A widget can, for example, define that clicking a button opens a dialog or triggers a flow. It is the connective tissue between the visual layer and the logical layer, allowing data and processes to communicate seamlessly.
Widgets are reusable and parameterized, supporting visibility rules, triggers, and data bindings.

3. Layouts – Page Composition Layer

A Layout defines how visual and logical elements are arranged on a page.
It acts as a template that determines the structure of dashboards, forms, or detail pages. Layouts contain widgets, components, and references to flows, defining both appearance and behavior.
Because layouts are reusable, a single design can serve multiple application pages or modules.

4. Application Structure – Module Hierarchy Layer

The Application Structure describes how pages and modules are organized in the system.
It defines the navigation hierarchy — which modules exist, what pages they contain, and how users move between them. This structure provides the foundation for routing, permissions, and contextual navigation.

5. Components – UI Building Blocks

Components are the smallest reusable visual elements: input fields, buttons, tables, charts, lists, and so on.
They ensure consistent design and behavior across all applications built in Process Builder. Components are referenced inside layouts and widgets and are maintained in a central library.


Interconnection of Layers

Each layer is metadata-linked to the others:

  • A Widget may invoke a Flow.

  • A Layout may contain multiple Widgets.

  • An Application Structure references Layouts to build navigation.

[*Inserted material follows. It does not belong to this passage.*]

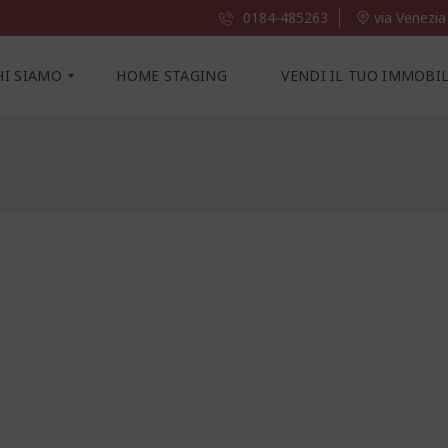
0184-485263
via Venezia
HI SIAMO
HOME STAGING
VENDI IL TUO IMMOBI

This interconnected model allows the platform to interpret the entire application tree dynamically, maintaining logical integrity between data, UI, and user actions.

Execution Model

When a user interacts with the system — for example, by clicking a button — the platform resolves which widget, flow, and layout definitions are involved. It executes the process in memory, applies data bindings, and updates the interface instantly.
This runtime interpretation is what makes P4 a living application rather than a static one.